An Ava Labs engineer gave a rundown of the small code bug that severely crippled the Avalanche blockchain last week.
In a Sunday Medium post, blockchain engineer Patrick O'Grady wrote that increased congestion on the network triggered a “non-deterministic bug” related to how the high-throughput, proof-of-stake blockchain keeps track of transactions.
Funds were never at risk, O'Grady notes, though the high-profile misstep has a valuable lesson for the blockchain industry.
Avalanche launched in September 2020 with the claim it could process 4,500 transactions per second. It’s backed by prominent cryptocurrency firms including Mike Novogratz’s Galaxy Digital, Bitmain and Initialized Capital. It also has an academic stamp of approval, having been designed by Emin Gün Sirer, a computer science professor at Cornell University.
The blockchain is usually grouped with other so-called Ethereum killers, or blockchains designed to solve the scalability problems that have plagued the second-largest blockchain since inception. While positioned to steal market share from Ethereum, Avalanche also has been billed as a way to complement and connect – rather than strictly compete – with its forbear.

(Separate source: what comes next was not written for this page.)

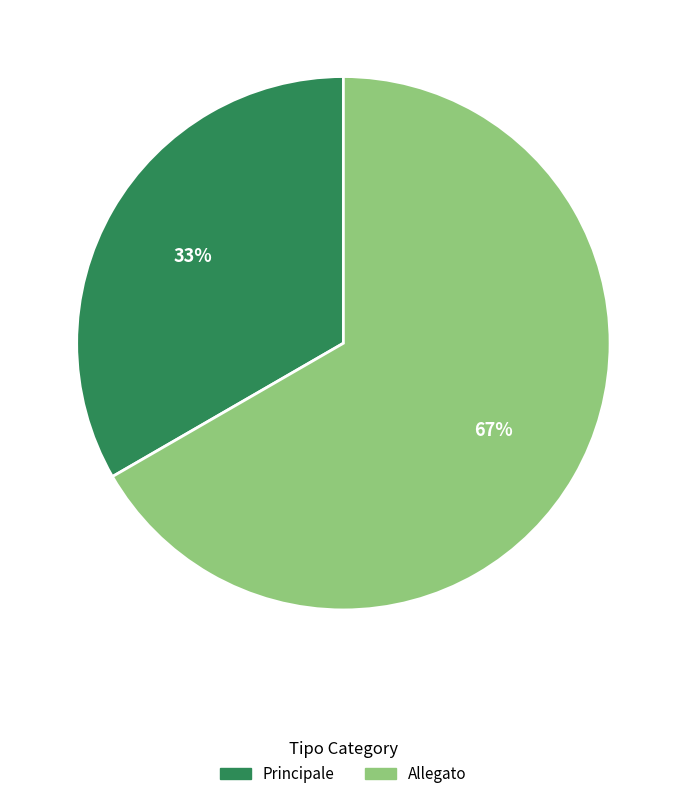

Do Principale and Allegato together represent more than half of the pie?

Yes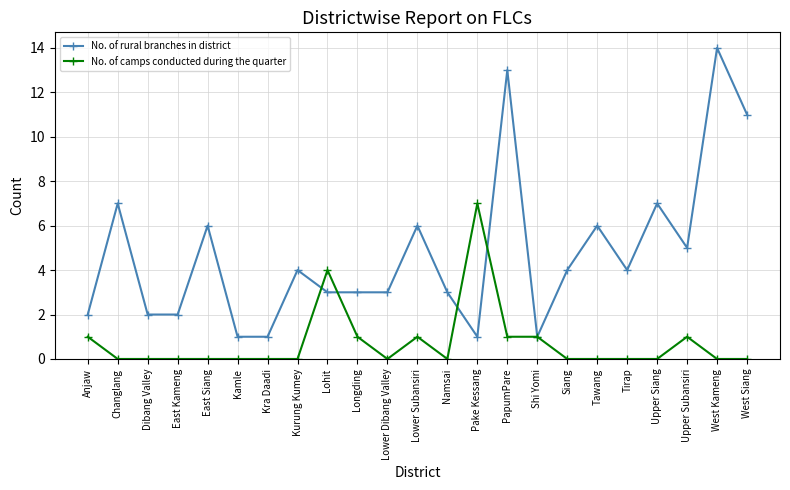

How many lines are shown in the chart?

2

Avalanche has three “default chains,” including the so-called “contract chain” that supports the Ethereum Virtual Machine and its Solidity coding language. It’s this chain that was part of this week’s issue.
You can read a full accounting of the problem that arose. But in short, in order to boost transaction throughput, Avalanche’s three chains remain separate and distinct from each other, each performing within a set range of transaction-types, up until the moment an asset has to hop over to another chain. That process was placed under an incredible strain, following the launch of a new decentralized money market called Pangolin.
An atypical amount of users and volume created an atypical amount of blocks to be processed. This, O’Grady notes, triggered a bug that was creating false cross-chain “mints.” In O’Grady’s words: “This caused some validators to accept some invalid mint transactions, while the rest of the network refused to honor these transactions and stalled the [contract]-chain.”
Importantly, no double-spends occurred. “The bug did not affect regular transactions, coin transfers, asset transfers, coin destruction, or smart contract invocations. Avalanche never allowed any user to successfully send the same funds to two recipients,” O’Grady wrote.
A read of the issue was ready just hours after the initial issue, though a fix was harder to come by. Given Avalanche’s decentralized nature, it would be impossible to get all the nodes to collude and rollback problematic transactions.
Instead, as O’Grady writes, a solution was found through incremental deployment of a patch – basically the way any software is updated.
Blockchains are complex things, built by human beings, but run by machines. An issue that was small enough to bypass during an initial inspection can snowball as a network grows. In Avalanche’s case, the bug didn’t bring down the network but it did pour ice water over some of the boasts made about the network’s ability to handle high-throughput prior to launch.
AVAX, the blockchain’s token, is trading hands at around $41.20, down from $53 on Feb. 11 when the problem occurred.